My dog died on 21 August 2017, shortly after his 11th birthday. He was a very springy Springer, who coped incredibly well on just three legs. He was a rescue dog, and one of the kindest spirits I believe I will ever meet. I used to mock him mercilessly because he was such a character; I mistook his joy for life as pure, unbridled stupidity, but he never failed to make me laugh. Whether it be by chattering to me like a dolphin (he never barked), dashing away to bring me his toys, Manky Frankie (a soiled toy fox) or Rooney (an equally rancid stuffed raccoon), or simply by waking himself up with a particularly loud fart, it always ended in myself and my mum laughing – and, in the last scenario, fleeing the room. I didn’t understand how important that dog was to me, and to my family, until he passed away. It made me wish that I had never mocked him, or abandoned him to see other people, or even spent so much time at university instead of spending time with him. I think we all take pets for granted, even though we know they have shorter lifespans. The house seems more silent every time I walk through the door; it made me realise that we typically wish for the thing we cannot have, namely more time.

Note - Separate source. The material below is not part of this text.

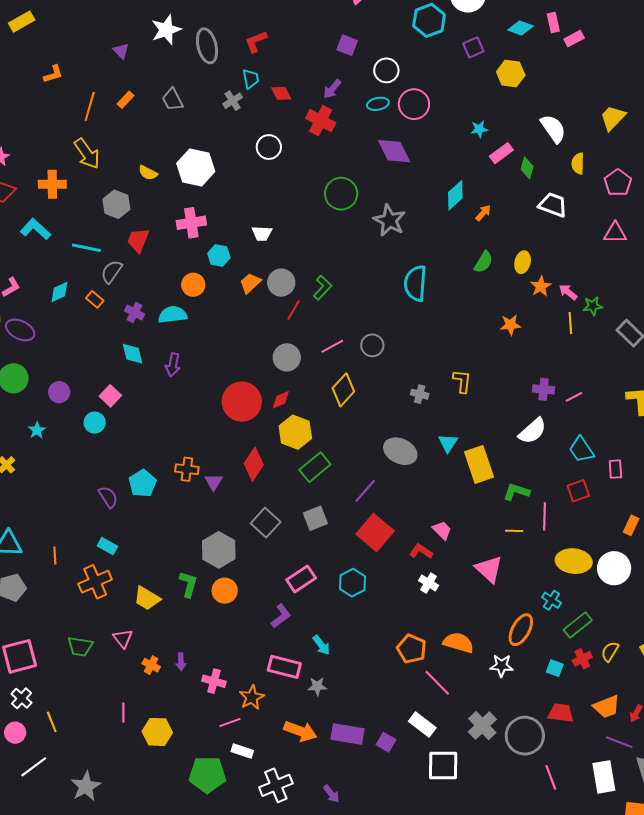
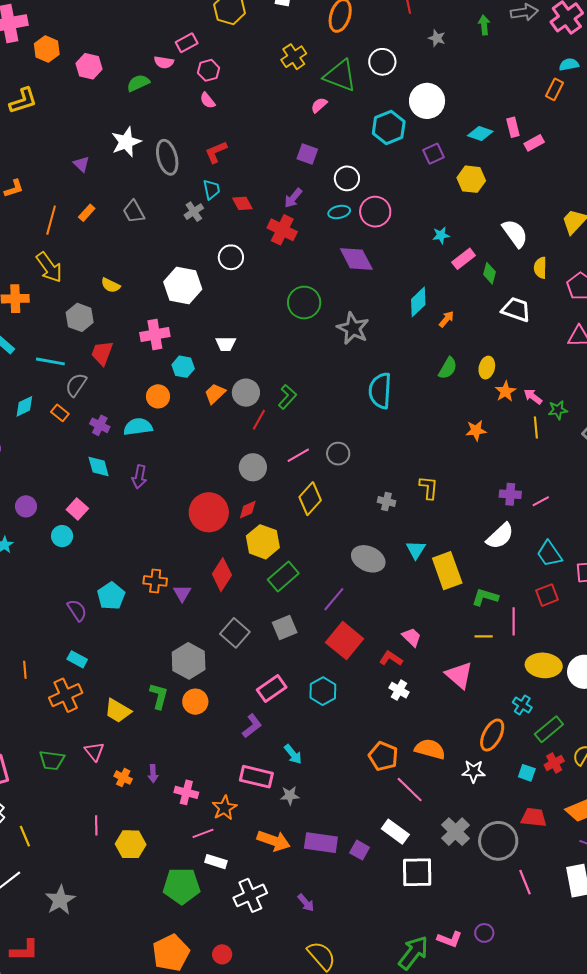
white hexagon: (196, 167) -> (183, 286), moved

I take my family for granted. My grandparents have always been there for me, and they have always supported me. My aunt, as well, who was ever taking me out on day trips and spoiling me rotten and taking time off work for a DVD and Chinese night. My mother, who has sacrificed so much to give me great opportunities, whilst dealing with so many different obstacles and tackling every single one of them. In retrospect, I an incredibly fortunate to have been born into such a supportive family. Of course, I wasn’t aware of this when I was younger, choosing instead to ignore most of their advice and kindness. It is only now that I live away from home, that I understand I need to show them how much they mean to me. I need to ensure that I call, and that I visit, and that I appreciate what they do for me.

Maybe we can’t stop taking things for granted, because we’re not always aware of it, but we can take a moment to be thankful for the things/people we recognise we take for granted. I don’t just mean family, either, but anyone who is of significance in your life. Pets, friends, partners, even neighbours. One particular neighbour springs to mind: she has also accompanied me through life, and she’s become a very wise, down-to-earth woman. As well as keeping in touch, I wrote her a heartfelt letter months ago, explaining how much she means to me and that she is basically my third grandmother. She appeared very grateful, and this isn’t an excuse to toot my own horn, it’s simply an example of something that everyone ought to do for those they love. After all, when you’re feeling down, what better way to be cheered up other than with reminders from loved ones that they love you?

We all lose loved ones eventually; no one is immortal. Therefore, I strongly encourage you, reader, to pick up the phone and call someone you love and tell them that (that you love them, not that they’re not immortal – the last thing people need is a reminder of their mortality). It doesn’t have to be an outright “I love you”, it could be something as elegant as “what would I do without you”, “you’ve been such a big help”, or “thanks for a great time”, because we live in a society where things move so fast that it is very easy for people to forget, and for people to be forgotten. Communication is essential if you want to be content, and if you want to help others be content: humans are social creatures, whether we like it or not. Even hermits are bound to miss even the most mild social interaction. Now, to link this with festivities, Christmas is a beloved celebration, for the secular and the religious alike. If you know anyone who might feel left out this Christmas, it never hurts to extend an invitation. We all take so many things for granted, more than we can know; the least we can do is acknowledge this, and thank the people (and pets!) without whom our lives would be utter chaos.

I wish you all a Merry Christmas, and a Happy New Year.